Un lavoro tutt’altro che banale, da cui può dipendere il successo dello stesso brand: messe una di fianco all’altra, le lettere creano infatti un’immagine che sarà tanto più efficace quanto più curata sia stata la loro scelta, elaborazione e composizione.
Regola numero uno: essere leggibili
Possiamo anche disegnare un logo bellissimo, ma se il nome dell’azienda o del prodotto non sono leggibili siamo sulla strada sbagliata. Un logo non è un graffito sul muro o la tag di un artista di strada, ma il primo e più importante strumento di comunicazione del brand; di conseguenza non ci possiamo permettere errori o leggerezze.
Ma come si rende un logo leggibile? Scegliendo attentamente il font di partenza in funzione della lunghezza del nome e delle lettere che lo formano. Sappiamo che un testo scritto in maiuscolo è più difficile da leggere; quindi questa potrà essere una scelta consigliabile per i nomi brevi, non per quelli lunghi o composti da più parole. Utilissimo è inoltre sperimentare con le varianti offerte dalle famiglie di font (come bold, corsivo, light, extrabold, black), che moltiplicano il ventaglio di opzioni a disposizione.
Fondamentale è infine la crenatura, ossia la spaziatura tra una lettera e l’altra, che deve essere né troppo ampia né troppo stretta, per consentire all’occhio di ‘vedere’ la parola, percependone il significato in modo istantaneo, senza doverla leggere una lettera alla volta. In questo caso non bisogna affidarsi alle impostazioni di default dei software di grafica, ma gestire la crenatura in modo consapevole.
Un font è sempre figlio del suo tempo
Con in mente sempre la leggibilità, bisogna poi chiedersi quale font sia più adatto agli scopi.
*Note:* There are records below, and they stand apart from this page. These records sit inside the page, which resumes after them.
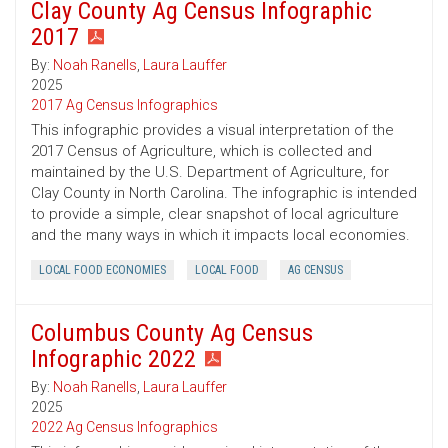
Clay County Ag Census Infographic
2017
By:
Noah Ranells
,
Laura Lauffer
2025
2017 Ag Census Infographics
This infographic provides a visual interpretation of the
2017 Census of Agriculture, which is collected and
maintained by the U.S. Department of Agriculture, for
Clay County in North Carolina. The infographic is intended
to provide a simple, clear snapshot of local agriculture
and the many ways in which it impacts local economies.
LOCAL FOOD ECONOMIES
LOCAL FOOD
AG CENSUS
Columbus County Ag Census
Infographic 2022
By:
Noah Ranells
,
Laura Lauffer
2025
2022 Ag Census Infographics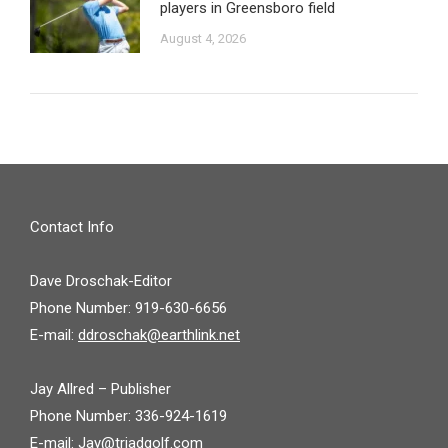
players in Greensboro field
August 4, 2026
Contact Info
Dave Droschak-Editor
Phone Number: 919-630-6656
E-mail:
ddroschak@earthlink.net
Jay Allred – Publisher
Phone Number: 336-924-1619
E-mail:
Jay@triadgolf.com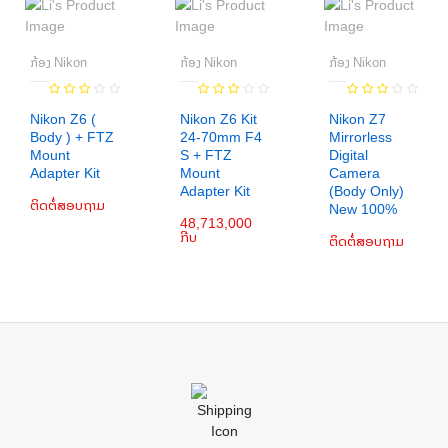
ກ້ອງ Nikon
ກ້ອງ Nikon
ກ້ອງ Nikon
Nikon Z6 (
Nikon Z6 Kit
Nikon Z7
Body ) + FTZ
24-70mm F4
Mirrorless
Mount
S + FTZ
Digital
ເພີ່ມເຂົ້າກະຕ່າ
Adapter Kit
Mount
Camera
Adapter Kit
(Body Only)
ເພີ່ມເຂົ້າກະຕ່າ
ຕິດຕໍ່ສອບຖາມ
ເພີ່ມເຂົ້າກະຕ່າ
New 100%
48,713,000
ກີບ
ຕິດຕໍ່ສອບຖາມ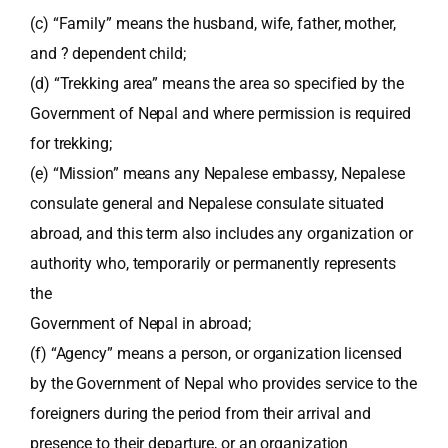
(c) “Family” means the husband, wife, father, mother,
and ? dependent child;
(d) “Trekking area” means the area so specified by the
Government of Nepal and where permission is required
for trekking;
(e) “Mission” means any Nepalese embassy, Nepalese
consulate general and Nepalese consulate situated
abroad, and this term also includes any organization or
authority who, temporarily or permanently represents
the
Government of Nepal in abroad;
(f) “Agency” means a person, or organization licensed
by the Government of Nepal who provides service to the
foreigners during the period from their arrival and
presence to their departure, or an organization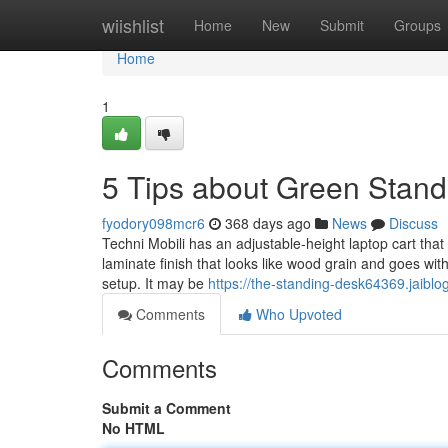
Home
wiishlist
Home
New
Submit
Groups
Home
1
5 Tips about Green Stan
fyodory098mcr6
368 days ago
News
Discuss
Techni Mobili has an adjustable-height laptop cart that 
laminate finish that looks like wood grain and goes w
setup. It may be
https://the-standing-desk64369.jaib
Comments
Who Upvoted
Comments
Submit a Comment
No HTML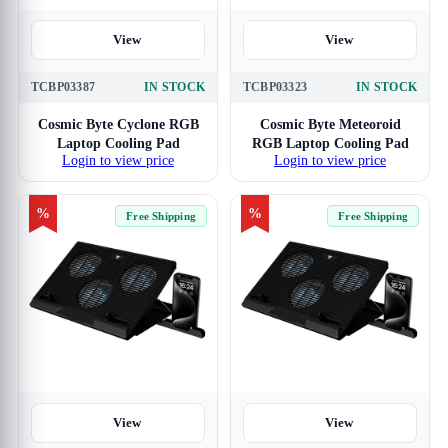
View
View
TCBP03387
IN STOCK
TCBP03323
IN STOCK
Cosmic Byte Cyclone RGB
Cosmic Byte Meteoroid
Laptop Cooling Pad
RGB Laptop Cooling Pad
Login to view price
Login to view price
%
%
Free Shipping
Free Shipping
View
View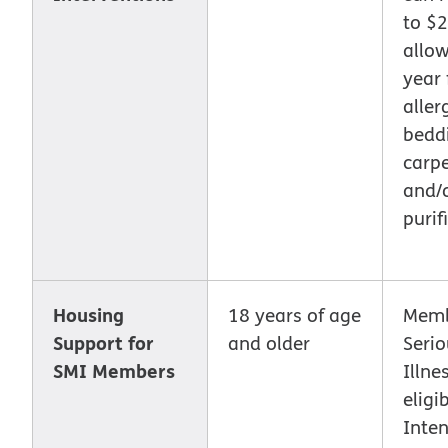
to $
allo
year 
aller
bedd
carpe
and/o
purifi
Housing
18 years of age
Memb
Support for
and older
Seri
SMI Members
Illne
eligi
Inten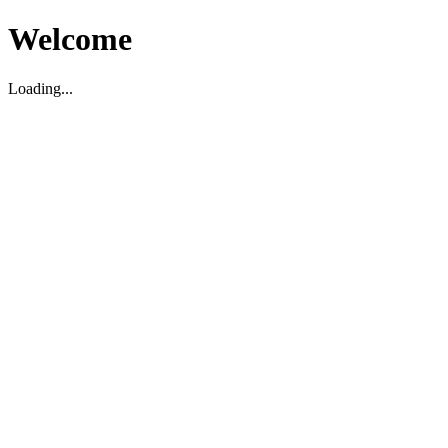
Welcome
Loading...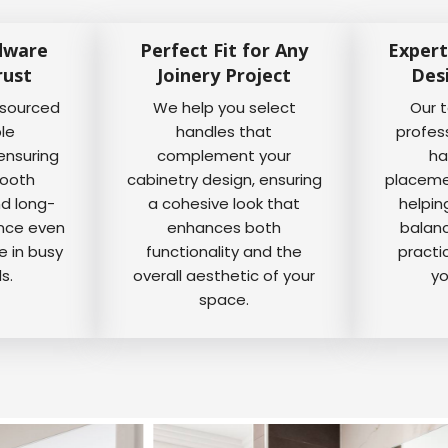
dware
Perfect Fit for Any
Expert
rust
Joinery Project
Des
 sourced
We help you select
Our 
ble
handles that
profes
ensuring
complement your
ha
mooth
cabinetry design, ensuring
placemen
nd long-
a cohesive look that
helpin
ance even
enhances both
balanc
e in busy
functionality and the
practi
s.
overall aesthetic of your
yo
space.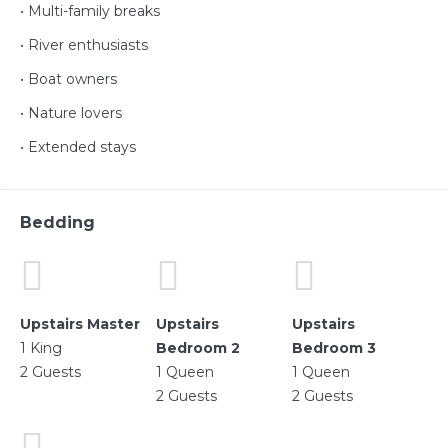
• Multi-family breaks
• River enthusiasts
• Boat owners
• Nature lovers
• Extended stays
Bedding
Upstairs Master
Upstairs
Upstairs
1 King
Bedroom 2
Bedroom 3
2 Guests
1 Queen
1 Queen
2 Guests
2 Guests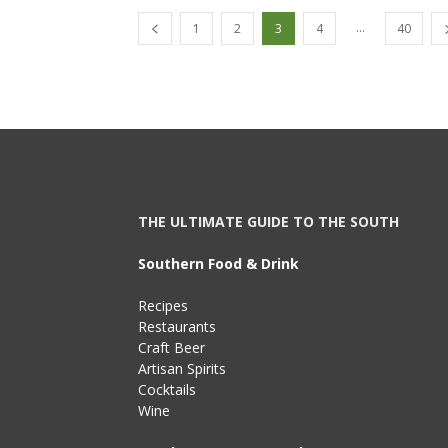
...
1
2
3
4
40
THE ULTIMATE GUIDE TO THE SOUTH
Southern Food & Drink
Recipes
Restaurants
Craft Beer
Artisan Spirits
Cocktails
Wine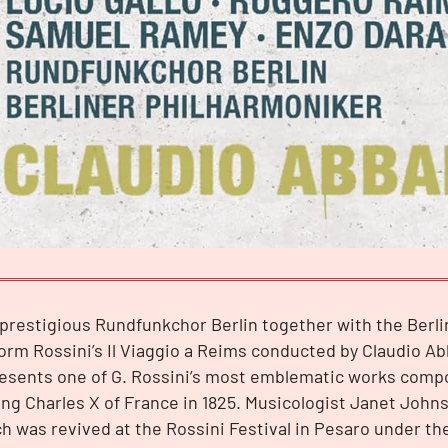
prestigious Rundfunkchor Berlin together with the Berl
orm Rossini’s Il Viaggio a Reims conducted by Claudio Ab
resents one of G. Rossini’s most emblematic works comp
ing Charles X of France in 1825. Musicologist Janet Joh
h was revived at the Rossini Festival in Pesaro under th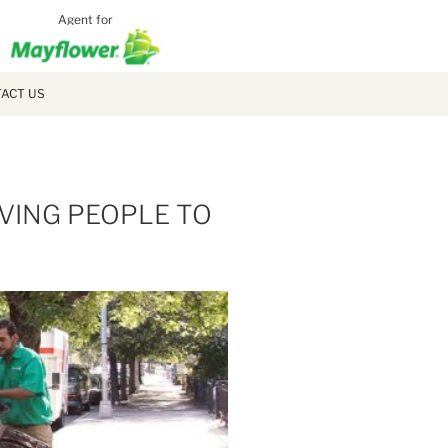
Agent for
MCLAUGH
MOVING
ACT US
IVING PEOPLE TO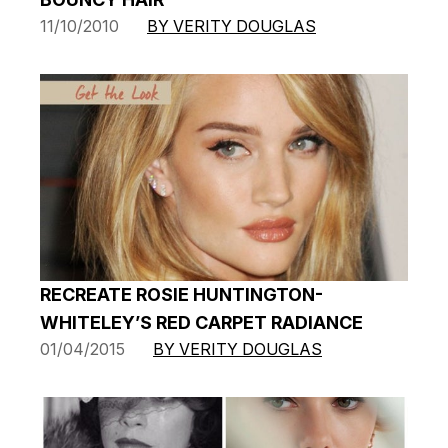
11/10/2010
BY VERITY DOUGLAS
RECREATE ROSIE HUNTINGTON-
WHITELEY’S RED CARPET RADIANCE
01/04/2015
BY VERITY DOUGLAS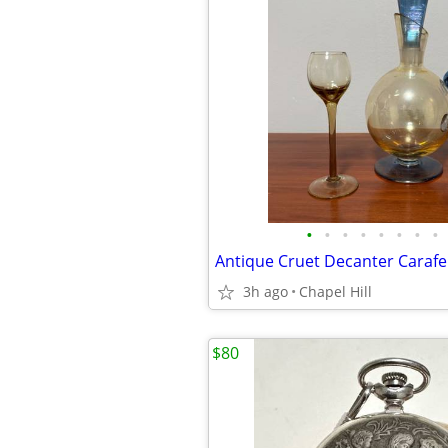
•
•
•
•
•
•
•
•
3h ago
Chapel Hill
$80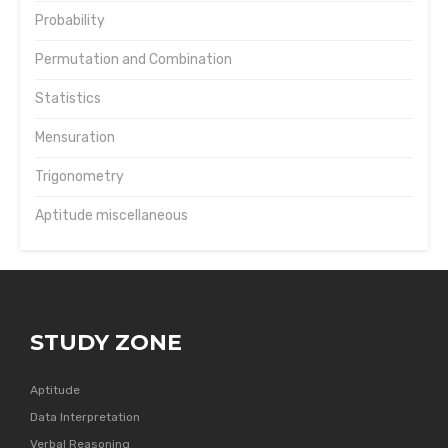
Probability
Permutation and Combination
Statistics
Mensuration
Trigonometry
Aptitude miscellaneous
STUDY ZONE
Aptitude
Data Interpretation
Verbal Reasoning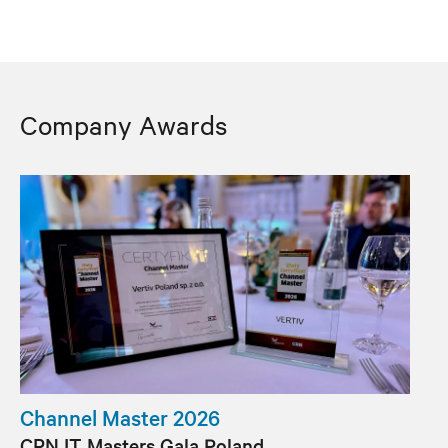
Company Awards
Channel Master 2026
CRN IT Masters Gala Poland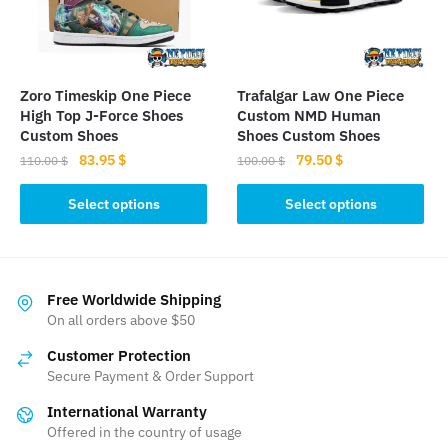
be
chosen
chosen
on
on
the
the
product
Zoro Timeskip One Piece
Trafalgar Law One Piece
product
High Top J-Force Shoes
Custom NMD Human
page
page
Custom Shoes
Shoes Custom Shoes
Original
Current
Original
Current
83.95
$
79.50
$
110.00
$
100.00
$
price
price
price
price
This
This
was:
is:
was:
is:
Select options
Select options
product
product
110.00 $.
83.95 $.
100.00 $.
79.50 $.
has
has
multiple
multiple
variants.
variants.
Free Worldwide Shipping
The
The
On all orders above $50
options
options
Customer Protection
may
may
Secure Payment & Order Support
be
be
International Warranty
chosen
chosen
Offered in the country of usage
on
on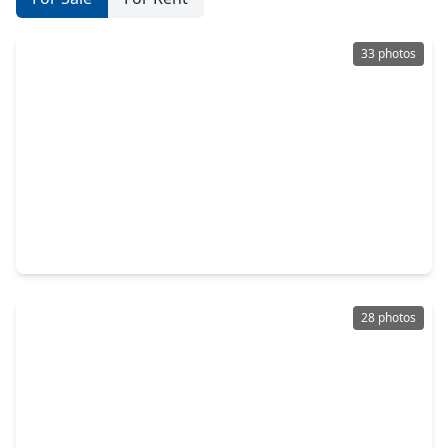
33 photos
$359,000
Townhouse
2 Beds
•
2 Baths
•
1,095 sqft
26441 Cat Tail Drive #102, TX 77554
28 photos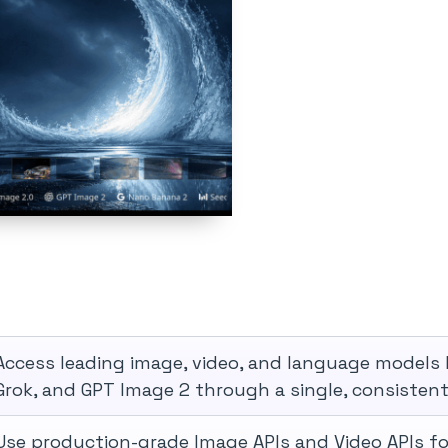
Access leading image, video, and language models 
Grok, and GPT Image 2 through a single, consistent 
Use production-grade Image APIs and Video APIs fo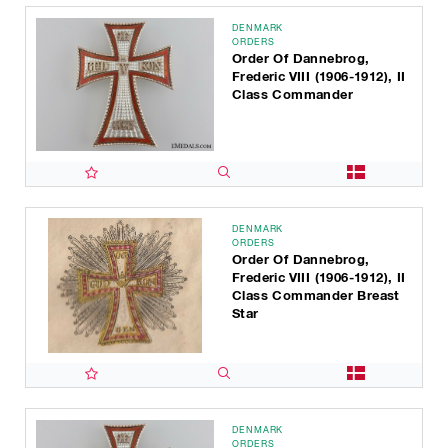
DENMARK
ORDERS
Order Of Dannebrog,
Frederic VIII (1906-1912), II
Class Commander
DENMARK
ORDERS
Order Of Dannebrog,
Frederic VIII (1906-1912), II
Class Commander Breast
Star
DENMARK
ORDERS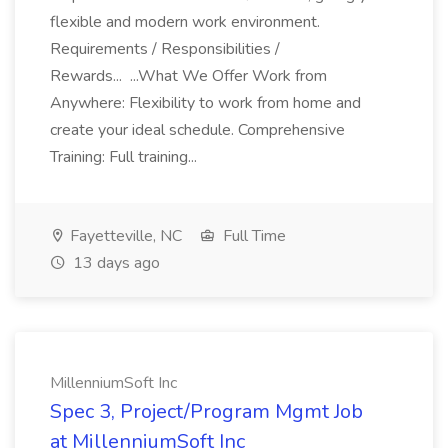
flexible and modern work environment.
Requirements / Responsibilities /
Rewards... ...What We Offer Work from
Anywhere: Flexibility to work from home and
create your ideal schedule. Comprehensive
Training: Full training...
Fayetteville, NC
Full Time
13 days ago
MillenniumSoft Inc
Spec 3, Project/Program Mgmt Job
at MillenniumSoft Inc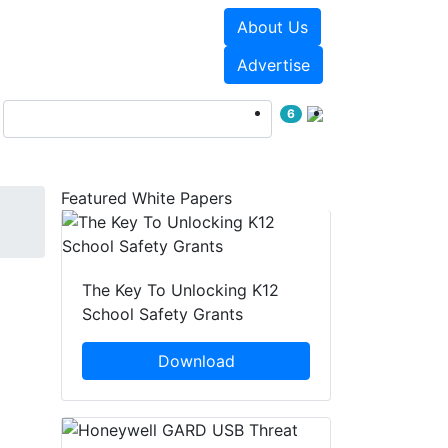
About Us
Events
White Papers
Advertise
6
Featured White Papers
The Key To Unlocking K12
School Safety Grants
Download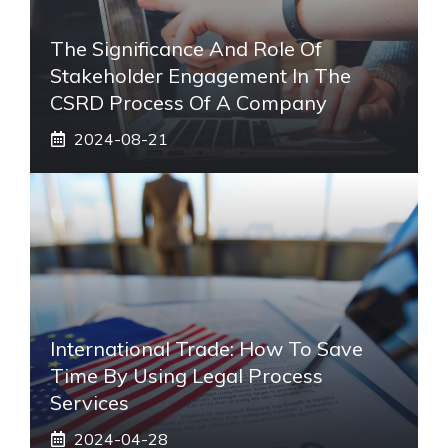
The Significance And Role Of
Stakeholder Engagement In The
CSRD Process Of A Company
2024-08-21
International Trade: How To Save
Time By Using Legal Process
Services
2024-04-28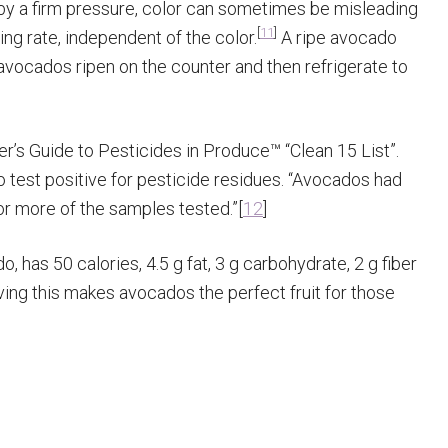
 by a firm pressure, color can sometimes be misleading
[
11
]
ng rate, independent of the color.
A ripe avocado
 avocados ripen on the counter and then refrigerate to
 Guide to Pesticides in Produce™ “Clean 15 List”.
 to test positive for pesticide residues. “Avocados had
r more of the samples tested.”[
12
]
 has 50 calories, 4.5 g fat, 3 g carbohydrate, 2 g fiber
ing this makes avocados the perfect fruit for those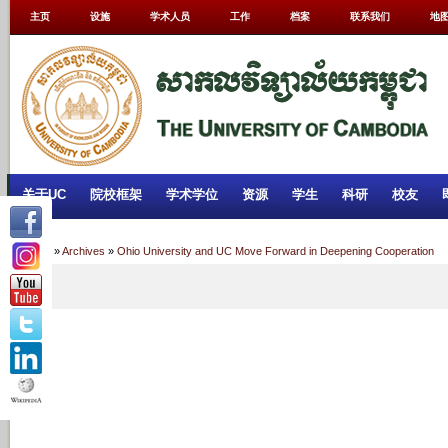
主页
设施
学术人员
工作
档案
联系我们
地
关于UC
院校框架
学术学位
资源
学生
科研
校友
Home
»
Archives
»
Ohio University and UC Move Forward in Deepening Cooperation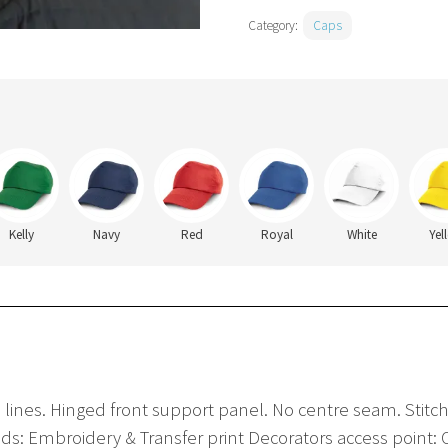
Category:
Caps
Kelly
Navy
Red
Royal
White
Yel
ch lines. Hinged front support panel. No centre seam. Stitch
ds: Embroidery & Transfer print Decorators access point: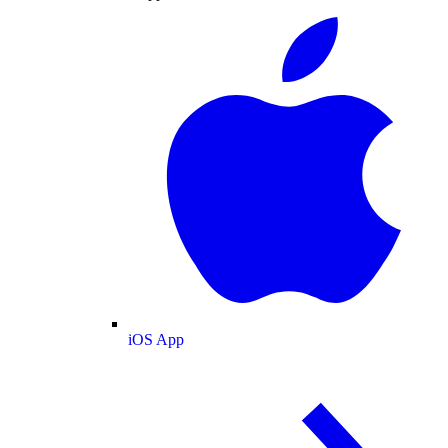
iOS App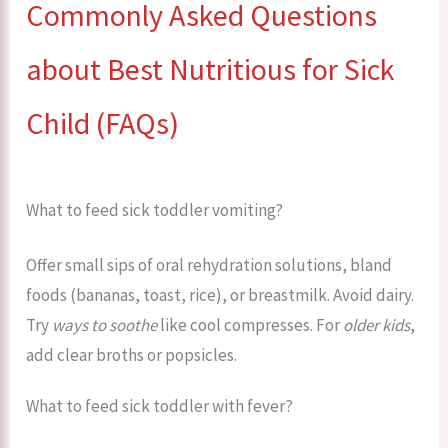
Commonly Asked Questions
about Best Nutritious for Sick
Child (FAQs)
What to feed sick toddler vomiting?
Offer small sips of oral rehydration solutions, bland
foods (bananas, toast, rice), or breastmilk. Avoid dairy.
Try
ways to soothe
like cool compresses. For
older kids
,
add clear broths or popsicles.
What to feed sick toddler with fever?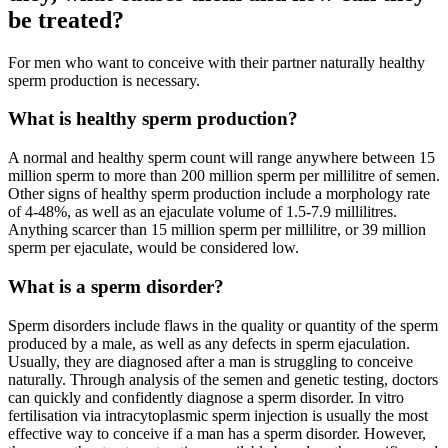
be treated?
For men who want to conceive with their partner naturally healthy
sperm production is necessary.
What is healthy sperm production?
A normal and healthy sperm count will range anywhere between 15
million sperm to more than 200 million sperm per millilitre of semen.
Other signs of healthy sperm production include a morphology rate
of 4-48%, as well as an ejaculate volume of 1.5-7.9 millilitres.
Anything scarcer than 15 million sperm per millilitre, or 39 million
sperm per ejaculate, would be considered low.
What is a sperm disorder?
Sperm disorders include flaws in the quality or quantity of the sperm
produced by a male, as well as any defects in sperm ejaculation.
Usually, they are diagnosed after a man is struggling to conceive
naturally. Through analysis of the semen and genetic testing, doctors
can quickly and confidently diagnose a sperm disorder. In vitro
fertilisation via intracytoplasmic sperm injection is usually the most
effective way to conceive if a man has a sperm disorder. However,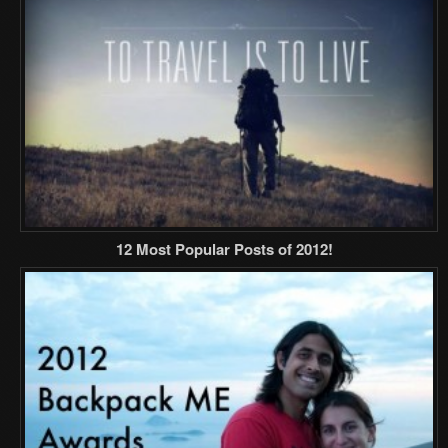
12 Most Popular Posts of 2012!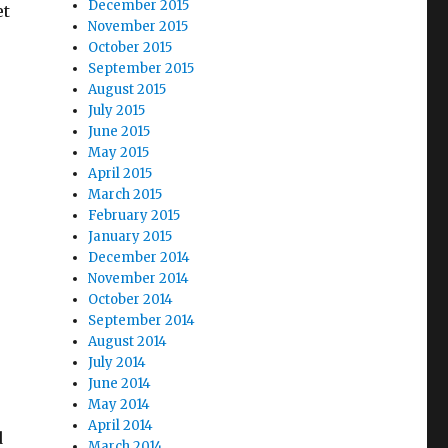
December 2015
et
November 2015
October 2015
September 2015
August 2015
Nature, Meet Rainy-Day Fund”
July 2015
June 2015
May 2015
April 2015
March 2015
February 2015
January 2015
December 2014
November 2014
October 2014
September 2014
August 2014
July 2014
June 2014
May 2014
April 2014
d
March 2014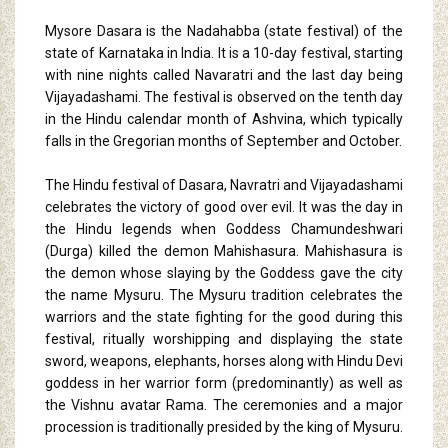
Mysore Dasara is the Nadahabba (state festival) of the
state of Karnataka in India. It is a 10-day festival, starting
with nine nights called Navaratri and the last day being
Vijayadashami. The festival is observed on the tenth day
in the Hindu calendar month of Ashvina, which typically
falls in the Gregorian months of September and October.
The Hindu festival of Dasara, Navratri and Vijayadashami
celebrates the victory of good over evil. It was the day in
the Hindu legends when Goddess Chamundeshwari
(Durga) killed the demon Mahishasura. Mahishasura is
the demon whose slaying by the Goddess gave the city
the name Mysuru. The Mysuru tradition celebrates the
warriors and the state fighting for the good during this
festival, ritually worshipping and displaying the state
sword, weapons, elephants, horses along with Hindu Devi
goddess in her warrior form (predominantly) as well as
the Vishnu avatar Rama. The ceremonies and a major
procession is traditionally presided by the king of Mysuru.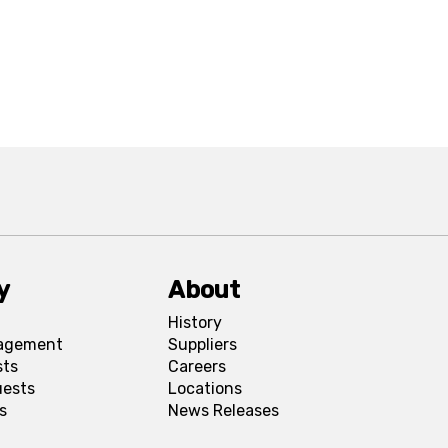
y
About
History
agement
Suppliers
sts
Careers
uests
Locations
s
News Releases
Ognuno racchiude in sé i segni dello stile dell’autore, uno stile influenzato dall’arte e dalla cultura degli anni in cui ha vissuto, e ciò deve essere tenuto in considerazione nella scelta.
Se per esempio dovrò parlare a un target giovane, cresciuto nell’era digitale, sarà opportuno orientarsi verso una famiglia di font nativi per il web e adatti alle forme e alle modalità di lettura online.
Il mezzo fa il lettering
Fino a non molto tempo fa, i brand erano molto conservativi: gli interventi estetici di ammodernamento del logo erano poco frequenti, anche ogni venti o più anni. Oggi la velocità di consumo dell’informazione digitale impone ai brand di aggiornarsi più spesso, di essere mutevoli e di adattarsi continuamente alle frequenti innovazioni tecnologiche.
Prima i loghi erano più complessi, arricchiti con sovrastrutture e colori, mentre oggi si tende alla semplificazione assoluta, dover a prevalere sono i contrasti e le forme più semplici, così da ottimizzare le performance visive in qualunque contesto.
È quello che hanno fatto negli ultimi 5/7 anni tutti i marchi più importanti, attraverso operazioni di restyling profondo, con l’obiettivo di ridurre il marchio all’essenza e far sì che si fonda con l’immagine, diventando parte del processo digitale.
Semplificazione e creatività: il caso di Metalmeccanica Alba
Recentemente ci siamo occupati del rebranding di Metalmeccanica Alba, azienda trevigiana che produce arredi in metallo per il B2B. L’idea del management era utilizzare il solo nome ‘alba’ a sintesi di tutte le attività, rinunciando a un approccio strettamente business di tipo industriale per riuscire a essere identificati e riconosciuti anche dal consumatore finale.
Il processo di ricerca è stato molto lungo: bisognava trovare un font che fosse semplice ma bello esteticamente, non troppo elaborato, dotato di forte personalità e longevo, da utilizzare come pilastro dell’identità aziendale degli anni a venire.
La scelta è caduta su Apron, un font nato negli anni 2000 e studiato proprio per titolazioni e naming per il mondo digitale, grazie alla sua compattezza e al suo sviluppo verticale che lo rende perfetto per lo spazio compresso di smartphone e template web.
Ci abbiamo lavorato un po’ per aumentarne le performance e arrivare all’idea che avevamo in mente, eliminando ogni spigolosità e curando ogni aspetto nei minimi dettagli, per rendere il tutto più bello, armonico e leggibile.
Risultato? Un logo essenziale e di forte impatto, molto più semplice, ma allo stesso tempo più evoluto.